Akin Odebunmi, Oluwatomi Adeoti

Discursive management of patients’ disagreement with doctors’ recommendations in Nigerian hospital visits

  • Linguistics and Language
  • Anthropology
  • Language and Linguistics
  • Communication
  • Social Psychology

Patients’ disagreement with doctors’ treatment recommendations, which receives participatory or non-participatory attention from the consultative parties, constitutes a major discursive issue in clinical encounters. However, the literature on medical discourse has demonstrated more concentration on the participatory than the non-participatory dimension of the encounters. This discursive representation does not adequately capture the consultative encounters in Nigeria where both situations obtain but where none has been significantly studied, leaving a lacuna in the understanding of conflict management in the hospitals.

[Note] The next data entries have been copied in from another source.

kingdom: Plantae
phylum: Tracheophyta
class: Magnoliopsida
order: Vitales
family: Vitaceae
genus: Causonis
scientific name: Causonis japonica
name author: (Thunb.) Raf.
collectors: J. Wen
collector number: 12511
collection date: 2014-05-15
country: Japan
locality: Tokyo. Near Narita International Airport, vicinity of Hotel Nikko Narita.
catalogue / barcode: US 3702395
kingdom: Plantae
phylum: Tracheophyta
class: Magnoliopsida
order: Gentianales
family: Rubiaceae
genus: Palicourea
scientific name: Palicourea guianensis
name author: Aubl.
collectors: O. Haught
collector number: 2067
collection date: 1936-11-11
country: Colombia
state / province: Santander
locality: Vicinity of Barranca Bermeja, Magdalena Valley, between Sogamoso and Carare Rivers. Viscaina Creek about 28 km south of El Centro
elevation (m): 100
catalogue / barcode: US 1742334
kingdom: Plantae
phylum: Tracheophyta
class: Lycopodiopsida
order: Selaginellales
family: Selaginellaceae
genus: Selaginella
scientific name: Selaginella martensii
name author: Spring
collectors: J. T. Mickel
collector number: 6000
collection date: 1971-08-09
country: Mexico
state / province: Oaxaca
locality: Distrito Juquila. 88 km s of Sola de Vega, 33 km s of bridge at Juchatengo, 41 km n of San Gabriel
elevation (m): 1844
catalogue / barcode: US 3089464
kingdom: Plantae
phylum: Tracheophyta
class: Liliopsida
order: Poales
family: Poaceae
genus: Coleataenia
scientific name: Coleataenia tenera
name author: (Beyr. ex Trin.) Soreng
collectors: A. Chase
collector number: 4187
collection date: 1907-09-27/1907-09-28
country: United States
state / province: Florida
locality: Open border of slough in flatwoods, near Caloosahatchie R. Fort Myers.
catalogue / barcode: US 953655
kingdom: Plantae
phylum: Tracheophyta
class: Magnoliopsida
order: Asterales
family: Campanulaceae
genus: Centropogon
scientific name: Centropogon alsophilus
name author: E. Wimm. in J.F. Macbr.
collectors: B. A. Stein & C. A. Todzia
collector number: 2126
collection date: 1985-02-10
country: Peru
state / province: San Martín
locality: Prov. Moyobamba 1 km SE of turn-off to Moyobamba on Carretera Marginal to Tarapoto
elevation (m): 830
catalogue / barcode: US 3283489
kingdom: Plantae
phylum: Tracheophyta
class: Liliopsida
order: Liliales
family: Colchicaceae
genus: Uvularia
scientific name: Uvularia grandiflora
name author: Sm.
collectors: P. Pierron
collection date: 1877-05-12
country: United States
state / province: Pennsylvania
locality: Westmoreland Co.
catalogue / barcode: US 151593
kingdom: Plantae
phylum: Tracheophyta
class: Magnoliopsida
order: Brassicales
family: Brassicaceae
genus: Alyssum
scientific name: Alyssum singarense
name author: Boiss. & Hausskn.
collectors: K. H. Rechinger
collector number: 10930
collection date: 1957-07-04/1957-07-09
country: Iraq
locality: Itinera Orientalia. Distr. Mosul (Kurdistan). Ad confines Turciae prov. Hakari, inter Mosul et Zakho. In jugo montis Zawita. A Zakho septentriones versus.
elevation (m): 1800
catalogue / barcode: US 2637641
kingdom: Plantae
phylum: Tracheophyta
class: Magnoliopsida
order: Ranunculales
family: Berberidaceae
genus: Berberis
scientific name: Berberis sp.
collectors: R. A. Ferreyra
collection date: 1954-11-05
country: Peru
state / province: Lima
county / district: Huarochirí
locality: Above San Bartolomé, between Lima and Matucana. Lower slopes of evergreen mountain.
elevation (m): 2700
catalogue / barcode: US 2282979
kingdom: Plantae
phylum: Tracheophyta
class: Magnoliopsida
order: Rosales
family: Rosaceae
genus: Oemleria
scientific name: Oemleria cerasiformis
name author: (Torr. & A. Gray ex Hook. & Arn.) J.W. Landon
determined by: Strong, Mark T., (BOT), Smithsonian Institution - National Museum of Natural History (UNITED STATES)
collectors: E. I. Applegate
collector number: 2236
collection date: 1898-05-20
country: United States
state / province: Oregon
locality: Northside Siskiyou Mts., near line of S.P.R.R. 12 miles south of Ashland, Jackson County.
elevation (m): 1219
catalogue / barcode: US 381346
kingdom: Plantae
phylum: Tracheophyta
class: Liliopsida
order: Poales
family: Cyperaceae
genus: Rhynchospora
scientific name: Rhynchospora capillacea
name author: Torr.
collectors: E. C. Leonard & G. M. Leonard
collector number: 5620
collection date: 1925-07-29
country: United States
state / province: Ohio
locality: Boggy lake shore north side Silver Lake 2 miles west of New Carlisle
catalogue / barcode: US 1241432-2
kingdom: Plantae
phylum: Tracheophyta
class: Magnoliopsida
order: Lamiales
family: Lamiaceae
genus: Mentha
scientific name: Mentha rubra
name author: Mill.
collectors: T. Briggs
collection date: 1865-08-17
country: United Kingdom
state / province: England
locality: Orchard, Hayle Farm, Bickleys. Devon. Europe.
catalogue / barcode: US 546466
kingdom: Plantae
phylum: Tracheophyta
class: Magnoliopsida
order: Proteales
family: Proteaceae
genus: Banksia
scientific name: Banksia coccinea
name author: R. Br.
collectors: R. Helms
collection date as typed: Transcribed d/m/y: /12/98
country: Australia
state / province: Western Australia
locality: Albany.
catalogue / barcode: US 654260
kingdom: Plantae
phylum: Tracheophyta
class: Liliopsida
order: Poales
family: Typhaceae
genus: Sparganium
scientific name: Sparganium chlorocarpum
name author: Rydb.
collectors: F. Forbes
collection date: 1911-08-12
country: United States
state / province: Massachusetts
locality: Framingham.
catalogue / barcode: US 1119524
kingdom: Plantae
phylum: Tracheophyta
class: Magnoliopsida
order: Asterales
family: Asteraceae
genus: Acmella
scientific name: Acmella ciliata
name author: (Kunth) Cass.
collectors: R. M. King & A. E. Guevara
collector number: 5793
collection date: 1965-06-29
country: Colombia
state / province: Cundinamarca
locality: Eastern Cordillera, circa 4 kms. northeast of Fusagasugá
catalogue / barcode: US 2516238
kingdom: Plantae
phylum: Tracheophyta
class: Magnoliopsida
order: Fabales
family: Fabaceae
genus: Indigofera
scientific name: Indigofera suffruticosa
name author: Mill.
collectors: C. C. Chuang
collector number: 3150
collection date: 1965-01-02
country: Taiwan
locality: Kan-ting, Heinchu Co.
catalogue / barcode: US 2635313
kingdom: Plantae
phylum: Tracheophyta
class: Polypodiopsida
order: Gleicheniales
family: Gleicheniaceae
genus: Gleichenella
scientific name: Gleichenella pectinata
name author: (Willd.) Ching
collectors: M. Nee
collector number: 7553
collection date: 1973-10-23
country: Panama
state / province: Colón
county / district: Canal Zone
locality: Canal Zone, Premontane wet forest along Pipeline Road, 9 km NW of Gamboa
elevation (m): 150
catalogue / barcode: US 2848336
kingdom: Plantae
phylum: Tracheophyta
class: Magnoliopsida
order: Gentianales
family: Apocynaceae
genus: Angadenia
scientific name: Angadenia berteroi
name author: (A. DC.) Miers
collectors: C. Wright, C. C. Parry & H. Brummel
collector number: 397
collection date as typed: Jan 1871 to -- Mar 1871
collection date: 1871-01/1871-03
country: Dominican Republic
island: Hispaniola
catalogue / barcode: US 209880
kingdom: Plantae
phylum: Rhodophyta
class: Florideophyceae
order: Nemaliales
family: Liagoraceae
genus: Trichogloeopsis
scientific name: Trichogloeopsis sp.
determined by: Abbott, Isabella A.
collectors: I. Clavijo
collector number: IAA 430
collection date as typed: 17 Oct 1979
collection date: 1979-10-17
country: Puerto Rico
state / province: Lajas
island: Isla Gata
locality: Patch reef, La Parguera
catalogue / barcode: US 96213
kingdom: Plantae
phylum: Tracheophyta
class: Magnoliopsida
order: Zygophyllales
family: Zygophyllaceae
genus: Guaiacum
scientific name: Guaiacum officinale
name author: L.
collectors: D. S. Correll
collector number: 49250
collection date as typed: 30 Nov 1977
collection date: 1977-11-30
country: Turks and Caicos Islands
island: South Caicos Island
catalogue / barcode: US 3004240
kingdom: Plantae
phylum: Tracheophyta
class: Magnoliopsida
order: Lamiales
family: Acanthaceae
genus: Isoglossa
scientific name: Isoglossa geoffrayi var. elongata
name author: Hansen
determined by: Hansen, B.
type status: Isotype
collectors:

An analysis of 25 purposively sampled doctor-patient interactions in Southwestern Nigerian hospitals was undertaken with theoretical insights from the notion of activity type, common ground models and conversation analysis. Findings indicate that two types of actions are identified in treatment-related indirect disagreement in Nigerian clinical encounters: participatory and non-participatory action. Participatory orientations to indirect disagreement are contextualised in joint therapeutic efficacy or institutional convenience; non-participatory orientations in the same disagreement type are situated in salient emergency. The resulting negotiation, or lack of it, reveals clinical power dynamics, and interpenetrating evocations of the voice of medicine and the voice of the life world in paternalistic and humanistic contexts; and consequently partial or inexistent patient satisfaction. The paper concludes that participatory communication and strategic deployment of humanistic and paternalistic clinical communicative approaches are capable of producing satisfactory consultative encounters in Nigerian hospital visits.